**Consigne 1:** D'après l'extrait, vers quel endroit Hinavai a-t-elle l'impression que toutes les énergies puissantes et anciennes se dirigent ?
**Consigne 2:** Reproduisez fidèlement le passage de l'extrait qui commence à « Sujets : Tahiti, énergie, croyances » et s'achève à « vers la montagne. ».

**Extrait choisi:**

Mes salutations les Rat-Porcinets !
Que de grandes conversations intenses que sont ces échanges avec Hinavai ! Dans le dernier Rat-Porcinet à ses côtés, nous avons évoqué « l'identité et le métissage ». Et entre quelques réflexions, des rires et des silences, 2 sujets des plus intéressants se sont immiscés dans nos conversations. J'ai fais le choix ici de les combiner car au final, ils se rejoignent. Tout ça pour dire que ce Rat-Porcinet sera un peu plus long mais il en vaut le détour !
Sujets : Tahiti, énergie, croyances
« L’énergie se réfugie. » - Maanu
Hinavai - Tahiti, au-delà du fait que ce soit l’île où toute la population est installée, certes elle est puissante et réside encore cette énergie, mais elle se perd de plus en plus. Et j’ai l’impression que toutes les énergies puissantes et anciennes vont vers la montagne.
Maanu - Elle se réfugie ?
Hinavai - Oui, c’est ça.
Maanu - C’est vrai que c’est assez paradoxal parce que tout le monde est sur le littoral, cherche à être sur le bord de mer mais il n’y a plus de place, alors tout le monde remonte. Ensuite, cette énergie, elle ira où après ?
Hinavai - Je pense qu’elle va se réfugier là où personne ne viendra, dans les vallées.
Mais on ressent encore cette énergie ancestrale comme la Maroto, c’est un endroit de passage.
Maanu - La Maroto me fait un peu peur.
Hinavai - Mon sentiment c’est qu’elle est sauvage et intrépide.
Maanu - Perso, je n’irais pas dormir là bas. Comme tu dis, c’est un endroit de passage, ça virevolte.

**Données enregistrées:**
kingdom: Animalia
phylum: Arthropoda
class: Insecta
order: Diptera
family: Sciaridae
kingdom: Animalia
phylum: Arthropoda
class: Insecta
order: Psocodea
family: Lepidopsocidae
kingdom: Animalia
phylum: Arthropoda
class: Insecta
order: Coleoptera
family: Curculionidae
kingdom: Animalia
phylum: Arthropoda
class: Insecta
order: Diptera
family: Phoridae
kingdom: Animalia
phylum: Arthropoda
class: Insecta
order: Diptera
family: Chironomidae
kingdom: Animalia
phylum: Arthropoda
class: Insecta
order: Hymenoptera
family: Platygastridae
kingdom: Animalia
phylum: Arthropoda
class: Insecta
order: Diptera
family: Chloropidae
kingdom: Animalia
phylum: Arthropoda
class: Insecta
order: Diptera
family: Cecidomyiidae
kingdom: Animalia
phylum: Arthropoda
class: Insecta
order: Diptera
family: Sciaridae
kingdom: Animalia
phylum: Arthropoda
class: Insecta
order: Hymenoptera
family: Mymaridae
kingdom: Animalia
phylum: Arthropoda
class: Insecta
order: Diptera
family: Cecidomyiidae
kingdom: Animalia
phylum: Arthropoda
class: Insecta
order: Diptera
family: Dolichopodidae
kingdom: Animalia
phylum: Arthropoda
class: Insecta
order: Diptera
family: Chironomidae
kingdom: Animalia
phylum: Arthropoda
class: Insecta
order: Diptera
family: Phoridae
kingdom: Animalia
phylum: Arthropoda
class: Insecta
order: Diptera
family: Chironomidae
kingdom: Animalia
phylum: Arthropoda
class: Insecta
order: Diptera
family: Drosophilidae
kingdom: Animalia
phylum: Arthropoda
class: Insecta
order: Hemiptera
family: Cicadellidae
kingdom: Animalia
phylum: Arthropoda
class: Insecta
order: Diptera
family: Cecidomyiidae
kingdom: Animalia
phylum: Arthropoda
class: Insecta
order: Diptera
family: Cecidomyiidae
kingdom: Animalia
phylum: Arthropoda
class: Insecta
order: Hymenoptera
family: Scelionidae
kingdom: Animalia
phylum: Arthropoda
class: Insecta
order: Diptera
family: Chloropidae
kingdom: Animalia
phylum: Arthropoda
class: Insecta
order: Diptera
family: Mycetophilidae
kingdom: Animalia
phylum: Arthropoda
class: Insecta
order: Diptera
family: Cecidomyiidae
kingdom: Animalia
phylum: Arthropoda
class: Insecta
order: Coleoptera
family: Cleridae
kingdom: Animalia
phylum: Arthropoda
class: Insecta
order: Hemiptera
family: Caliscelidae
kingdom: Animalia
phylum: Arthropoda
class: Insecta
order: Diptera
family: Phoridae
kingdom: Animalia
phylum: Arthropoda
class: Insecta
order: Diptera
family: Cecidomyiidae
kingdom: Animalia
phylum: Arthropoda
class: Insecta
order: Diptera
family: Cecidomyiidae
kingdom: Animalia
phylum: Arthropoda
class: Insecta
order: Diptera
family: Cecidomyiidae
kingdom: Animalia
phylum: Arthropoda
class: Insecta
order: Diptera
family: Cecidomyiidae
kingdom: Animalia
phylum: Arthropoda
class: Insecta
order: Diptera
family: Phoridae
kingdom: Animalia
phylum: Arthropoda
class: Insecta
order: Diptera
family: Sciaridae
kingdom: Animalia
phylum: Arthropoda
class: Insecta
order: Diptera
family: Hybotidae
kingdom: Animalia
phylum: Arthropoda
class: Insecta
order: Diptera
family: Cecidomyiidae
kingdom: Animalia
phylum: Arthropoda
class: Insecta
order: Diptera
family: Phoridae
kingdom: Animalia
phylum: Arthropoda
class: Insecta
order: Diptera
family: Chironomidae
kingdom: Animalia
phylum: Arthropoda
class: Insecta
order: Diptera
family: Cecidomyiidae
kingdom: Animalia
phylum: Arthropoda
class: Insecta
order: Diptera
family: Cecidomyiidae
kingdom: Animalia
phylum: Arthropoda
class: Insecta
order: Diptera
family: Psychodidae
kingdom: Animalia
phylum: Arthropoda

**Réponse attendue 1:** Vers la montagne.

**Réponse attendue 2:**
Sujets : Tahiti, énergie, croyances
« L’énergie se réfugie. » - Maanu
Hinavai - Tahiti, au-delà du fait que ce soit l’île où toute la population est installée, certes elle est puissante et réside encore cette énergie, mais elle se perd de plus en plus. Et j’ai l’impression que toutes les énergies puissantes et anciennes vont vers la montagne.